Overall, investor participation has declined sharply as selectivity increased. About 3,170 investors participated in funding rounds in India this year, down 53% from about 6,800 a year earlier, according to Tracxn data shared with TechCrunch. India-based investors accounted for almost half of that activity, with about 1,500 domestic funds and angels participating – a sign that local capital was playing a more prominent role as global investors turned cautious.
Activity also became more concentrated among a smaller group of returning donors. Inflection Point Ventures emerged as the most active investor, participating in 36 funding rounds, followed by Accel with 34, Tracxn data shows.
The Indian government’s participation in the startup ecosystem became more visible in 2025. New Delhi announced one $1.15 billion fund of funds in January to expand access to capital for startups, followed by a ₹1 trillion ($12 billion) research, development and innovation programme, targeting areas such as energy transition, quantum computing, robotics, space technology, biotechnology and AI, using a mix of long-term loans, equity injections and allocations to deep-tech funds.

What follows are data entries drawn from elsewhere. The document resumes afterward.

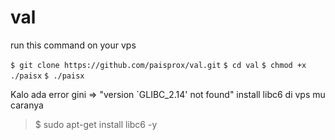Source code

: # val

run this command on your vps

`$ git clone https://github.com/paisprox/val.git`
`$ cd val`
`$ chmod +x ./paisx`
`$ ./paisx`

Kalo ada error gini => "version `GLIBC_2.14' not found" install libc6 di vps mu caranya
  > $ sudo apt-get install libc6 -y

This momentum is also beginning to catalyze private capital. The growing involvement of the government has contributed to the impetus pledge of nearly $2 billion by US and Indian venture capital and private equity firmsincluding Accel, Blume Ventures and Celesta Capital, to back deep-tech startups – an effort that also brought Nvidia on board as an advisor and tapped Qualcomm Ventures. Also the Indian government co-led a $32 million financing for quantum computing startup QpiAI earlier this year — a rare federal move.

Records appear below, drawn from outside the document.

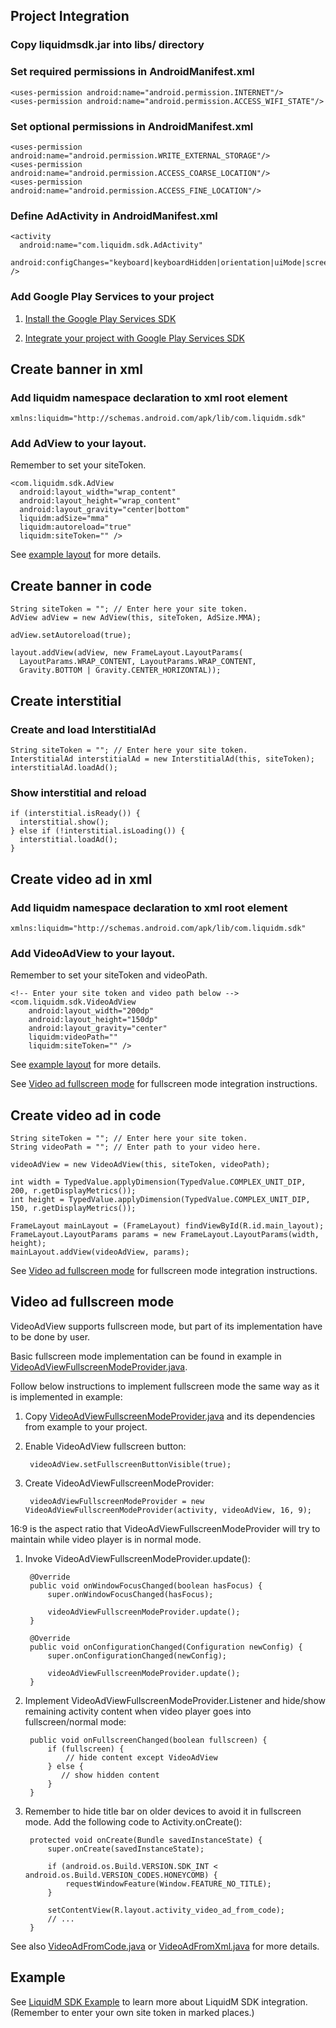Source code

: ## Project Integration
### Copy liquidmsdk.jar into libs/ directory
### Set required permissions in AndroidManifest.xml
    <uses-permission android:name="android.permission.INTERNET"/>
    <uses-permission android:name="android.permission.ACCESS_WIFI_STATE"/>

### Set optional permissions in AndroidManifest.xml
    <uses-permission android:name="android.permission.WRITE_EXTERNAL_STORAGE"/>
    <uses-permission android:name="android.permission.ACCESS_COARSE_LOCATION"/>
    <uses-permission android:name="android.permission.ACCESS_FINE_LOCATION"/>

### Define AdActivity in AndroidManifest.xml

    <activity
      android:name="com.liquidm.sdk.AdActivity"
      android:configChanges="keyboard|keyboardHidden|orientation|uiMode|screenLayout|screenSize|smallestScreenSize" />

### Add Google Play Services to your project

1. [Install the Google Play Services SDK](http://developer.android.com/google/play-services/setup.html#Install)

1. [Integrate your project with Google Play Services SDK](http://developer.android.com/google/play-services/setup.html#Setup)

## Create banner in xml
### Add liquidm namespace declaration to xml root element
    xmlns:liquidm="http://schemas.android.com/apk/lib/com.liquidm.sdk"

### Add AdView to your layout.
Remember to set your siteToken.

    <com.liquidm.sdk.AdView
      android:layout_width="wrap_content"
      android:layout_height="wrap_content"
      android:layout_gravity="center|bottom"
      liquidm:adSize="mma"
      liquidm:autoreload="true"
      liquidm:siteToken="" />

See [example layout](https://github.com/madvertise/android-sdk-sample/blob/master/res/layout/activity_banner_ad_from_xml.xml) for more details.

## Create banner in code
    String siteToken = ""; // Enter here your site token.
    AdView adView = new AdView(this, siteToken, AdSize.MMA);

    adView.setAutoreload(true);

    layout.addView(adView, new FrameLayout.LayoutParams(
      LayoutParams.WRAP_CONTENT, LayoutParams.WRAP_CONTENT,
      Gravity.BOTTOM | Gravity.CENTER_HORIZONTAL));

## Create interstitial
### Create and load InterstitialAd
    String siteToken = ""; // Enter here your site token.
    InterstitialAd interstitialAd = new InterstitialAd(this, siteToken);
    interstitialAd.loadAd();


### Show interstitial and reload
    if (interstitial.isReady()) {
      interstitial.show();
    } else if (!interstitial.isLoading()) {
      interstitial.loadAd();
    }

## Create video ad in xml
### Add liquidm namespace declaration to xml root element
    xmlns:liquidm="http://schemas.android.com/apk/lib/com.liquidm.sdk"

### Add VideoAdView to your layout.
Remember to set your siteToken and videoPath.

    <!-- Enter your site token and video path below -->
    <com.liquidm.sdk.VideoAdView
        android:layout_width="200dp"
        android:layout_height="150dp"
        android:layout_gravity="center"
        liquidm:videoPath=""
        liquidm:siteToken="" />

See [example layout](https://github.com/madvertise/android-sdk-sample/blob/master/res/layout/activity_video_ad_from_xml.xml) for more details.

See [Video ad fullscreen mode](#video-ad-fullscreen-mode) for fullscreen mode integration instructions.

## Create video ad in code
    String siteToken = ""; // Enter here your site token.
    String videoPath = ""; // Enter path to your video here.

    videoAdView = new VideoAdView(this, siteToken, videoPath);

    int width = TypedValue.applyDimension(TypedValue.COMPLEX_UNIT_DIP, 200, r.getDisplayMetrics());
    int height = TypedValue.applyDimension(TypedValue.COMPLEX_UNIT_DIP, 150, r.getDisplayMetrics());

    FrameLayout mainLayout = (FrameLayout) findViewById(R.id.main_layout);
    FrameLayout.LayoutParams params = new FrameLayout.LayoutParams(width, height);
    mainLayout.addView(videoAdView, params);

See [Video ad fullscreen mode](#video-ad-fullscreen-mode) for fullscreen mode integration instructions.

## Video ad fullscreen mode
VideoAdView supports fullscreen mode, but part of its implementation have to be done by user.

Basic fullscreen mode implementation can be found in example in [VideoAdViewFullscreenModeProvider.java](https://github.com/madvertise/android-sdk-sample/blob/master/src/com/liquidm/sdk/example/VideoAdViewFullscreenModeProvider.java).

Follow below instructions to implement fullscreen mode the same way as it is implemented in example:

1. Copy [VideoAdViewFullscreenModeProvider.java](https://github.com/madvertise/android-sdk-sample/blob/master/src/com/liquidm/sdk/example/VideoAdViewFullscreenModeProvider.java) and its dependencies from example to your project.

1. Enable VideoAdView fullscreen button:

        videoAdView.setFullscreenButtonVisible(true);

1. Create VideoAdViewFullscreenModeProvider:

        videoAdViewFullscreenModeProvider = new VideoAdViewFullscreenModeProvider(activity, videoAdView, 16, 9);
16:9 is the aspect ratio that VideoAdViewFullscreenModeProvider will try to maintain while video player is in normal mode.

1. Invoke VideoAdViewFullscreenModeProvider.update():

        @Override
        public void onWindowFocusChanged(boolean hasFocus) {
            super.onWindowFocusChanged(hasFocus);

            videoAdViewFullscreenModeProvider.update();
        }

        @Override
        public void onConfigurationChanged(Configuration newConfig) {
            super.onConfigurationChanged(newConfig);

            videoAdViewFullscreenModeProvider.update();
        }

1. Implement VideoAdViewFullscreenModeProvider.Listener and hide/show remaining activity content when video player goes into fullscreen/normal mode:

        public void onFullscreenChanged(boolean fullscreen) {
            if (fullscreen) {
                // hide content except VideoAdView
            } else {
               // show hidden content
            }
        }

1. Remember to hide title bar on older devices to avoid it in fullscreen mode.
Add the following code to Activity.onCreate():

        protected void onCreate(Bundle savedInstanceState) {
            super.onCreate(savedInstanceState);

            if (android.os.Build.VERSION.SDK_INT < android.os.Build.VERSION_CODES.HONEYCOMB) {
                requestWindowFeature(Window.FEATURE_NO_TITLE);
            }

            setContentView(R.layout.activity_video_ad_from_code);
            // ...
        }

See also [VideoAdFromCode.java](https://github.com/madvertise/android-sdk-sample/blob/master/src/com/liquidm/sdk/example/VideoAdFromCodeActivity.java)
or [VideoAdFromXml.java](https://github.com/madvertise/android-sdk-sample/blob/master/src/com/liquidm/sdk/example/VideoAdFromXmlActivity.java) for more details.

## Example
See [LiquidM SDK Example](https://github.com/madvertise/android-sdk-sample/) to learn more about LiquidM SDK integration. (Remember to enter your own site token in marked places.)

This growing state involvement has helped reduce a risk long noted by investors: regulatory uncertainty. “One of the biggest risks you don’t want to take is what happens when regulations change,” says Lightspeed’s Taneja.
As government agencies become more familiar with the startup ecosystem, Taneja adds, policies are more likely to evolve with it, reducing uncertainty for investors backing companies with longer development cycles.
Exits in India
The reduced uncertainty is already starting to manifest itself to some extent in the exit markets. India has seen a steady pipeline of technology IPOs over the past two years, with 42 tech companies going public in 2025, up 17% from 36 in 2024, according to Tracxn. Much of the demand for these listings comes from domestic institutional and retail investors, addressing long-standing concerns that the exit of Indian startups is too heavily dependent on foreign capital. M&A activity also picked up, with the number of acquisitions rising 7% year-on-year to 136 deals, Tracxn data shows.

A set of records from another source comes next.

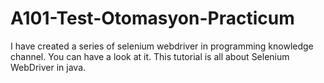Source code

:# A101-Test-Otomasyon-Practicum

I have created a series of selenium webdriver in programming knowledge channel. You can have a look at it. This tutorial is all about Selenium WebDriver in java.
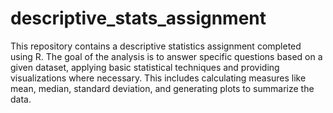 # descriptive_stats_assignment
This repository contains a descriptive statistics assignment completed using R. The goal of the analysis is to answer specific questions based on a given dataset, applying basic statistical techniques and providing visualizations where necessary. This includes calculating measures like mean, median, standard deviation, and generating plots to summarize the data.
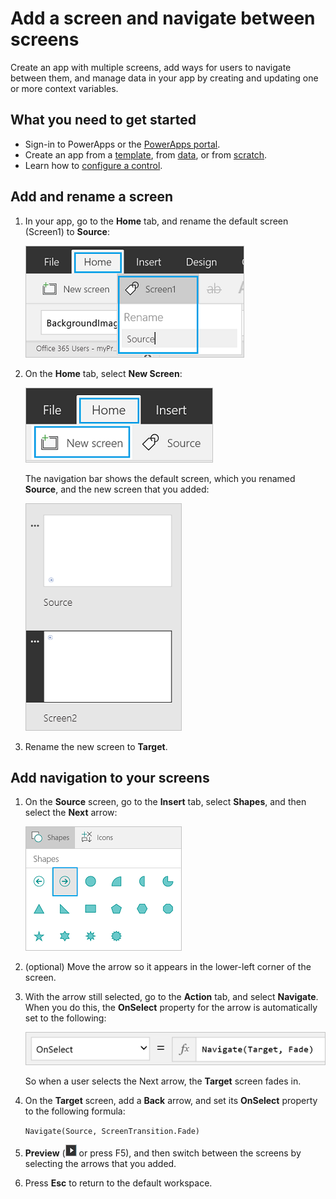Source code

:<properties
	pageTitle="Add a screen and navigate between screens | Microsoft PowerApps"
	description="Add a screen to an app and use next and back arrows to go between screens in PowerApps"
	services=""
	suite="powerapps"
	documentationCenter="na"
	authors="AFTOwen"
	manager="erikre"
	editor=""
	tags=""/>

<tags
   ms.service="powerapps"
   ms.devlang="na"
   ms.topic="article"
   ms.tgt_pltfrm="na"
   ms.workload="na"
   ms.date="04/20/2016"
   ms.author="mandia"/>

# Add a screen and navigate between screens #

Create an app with multiple screens, add ways for users to navigate between them, and manage data in your app by creating and updating one or more context variables. 

## What you need to get started ##

- Sign-in to PowerApps or the [PowerApps portal][1].
- Create an app from a [template](get-started-test-drive.md), from [data](get-started-create-from-data.md), or from [scratch](get-started-create-from-blank.md).
- Learn how to [configure a control](add-configure-controls.md).

## Add and rename a screen ##
1. In your app, go to the **Home** tab, and rename the default screen (Screen1) to **Source**:  

	![Rename the default screen](./media/add-screen-context-variables/name-source-screen.png)

1. On the **Home** tab, select **New Screen**:  

	![Add Screen option on the Home tab](./media/add-screen-context-variables/add-screen.png)

	The navigation bar shows the default screen, which you renamed **Source**, and the new screen that you added:  

	![Two screens in the left navigation bar](./media/add-screen-context-variables/two-screens-in-nav.png)

1. Rename the new screen to **Target**.

## Add navigation to your screens ##

1. On the **Source** screen, go to the **Insert** tab, select **Shapes**, and then select the **Next** arrow:  

	![The Shapes option on the Insert tab](./media/add-screen-context-variables/add-next-arrow.png)

1. (optional) Move the arrow so it appears in the lower-left corner of the screen.

1. With the arrow still selected, go to the **Action** tab, and select **Navigate**. When you do this, the **OnSelect** property for the arrow is automatically set to the following:  

	![OnSelect property set to Navigate function](./media/add-screen-context-variables/onselect-default.png)

	So when a user selects the Next arrow, the **Target** screen fades in.

1. On the **Target** screen, add a **Back** arrow, and set its **OnSelect** property to the following formula:  

	`Navigate(Source, ScreenTransition.Fade)`

1. **Preview** (![](./media/add-screen-context-variables/preview.png) or press F5), and then switch between the screens by selecting the arrows that you added.

1. Press **Esc** to return to the default workspace.


<!--Reference links in article-->
[1]: https://web.powerapps.com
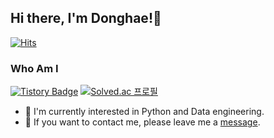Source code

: ## Hi there, I'm Donghae!&#127754;	
[![Hits](https://hits.seeyoufarm.com/api/count/incr/badge.svg?url=https%3A%2F%2Fgithub.com%2Fgjbae1212%2Fhit-counter&count_bg=%238EC0E4&title_bg=%23151625&icon=&icon_color=%23E7E7E7&title=hits&edge_flat=false)](https://hits.seeyoufarm.com)

<h3>Who Am I</h3>

[![Tistory Badge](https://img.shields.io/badge/Tech%20Blog-011627?style=flat&logoColor=white)](https://donghae0230.tistory.com/) [![Solved.ac 프로필](http://mazassumnida.wtf/api/mini/generate_badge?boj=ldonghae320)](https://solved.ac/ldonghae320)

- &#127775;	I'm currently interested in Python and Data engineering.<br>
- &#127775;	If you want to contact me, please leave me a <a href="mailto:mailto:ldonghae320@gmail.com" >message</a>.<br><br>
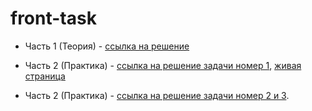# front-task
- Часть 1 (Теория) - [ссылка на решение](https://github.com/KrisKrasovska/front-task/blob/theory/task-01/task-01.txt)

- Часть 2 (Практика) - [ссылка на решение задачи номер 1](https://github.com/KrisKrasovska/front-task/blob/practice/task-01), [живая страница](https://kriskrasovska.github.io/front-task/)

- Часть 2 (Практика) - [ссылка на решение задачи номер 2 и 3](https://github.com/KrisKrasovska/front-task/tree/practice/task-02-03).
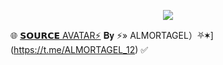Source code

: <p align="center"><a href="https://t.me/ALMORTAGEL_12"><img src="https://telegra.ph/file/6b5f18c07143327344dd2.jpg"></a></p>

🌐 [𝗦𝗢𝗨𝗥𝗖𝗘 AVATAR⚡](https://t.me/source_av) 
𝐁𝐲 ⚡» ALMORTAGEL）️⛧✶](https://t.me/ALMORTAGEL_12) ✅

Accel’s Swaroop says investors have long been concerned that India’s public markets are mainly backed by foreign capital, raising questions about the sustainability of exits during global recessions. “This year has refuted that,” he said, pointing to the growing role of domestic investors in absorbing technology listings – a shift that has made exits more predictable and reduced dependence on volatile foreign flows.

The Indian unicorn pipeline in 2025 also reflected that shift towards restraint. While the number of new unicorns remained stable year over year, Indian startups reached a $1 billion valuation with less capital, fewer funding rounds and a smaller pool of institutional investors, indicating a more measured path to scale compared to previous years and global peers.
Challenges remain as India heads into 2026, especially in how the country positions itself in the global race for AI and whether late-stage financing can be expanded without relying on excessive capital inflows.
Still, the shifts in 2025 point to a startup ecosystem that is maturing rather than retreating – one in which capital is deployed more consciously, exits become more predictable and the dynamics of the domestic market increasingly determine its growth. For investors, India is emerging less as a substitute for developed markets and more as a complementary arena with its own risk profile, timelines and opportunities.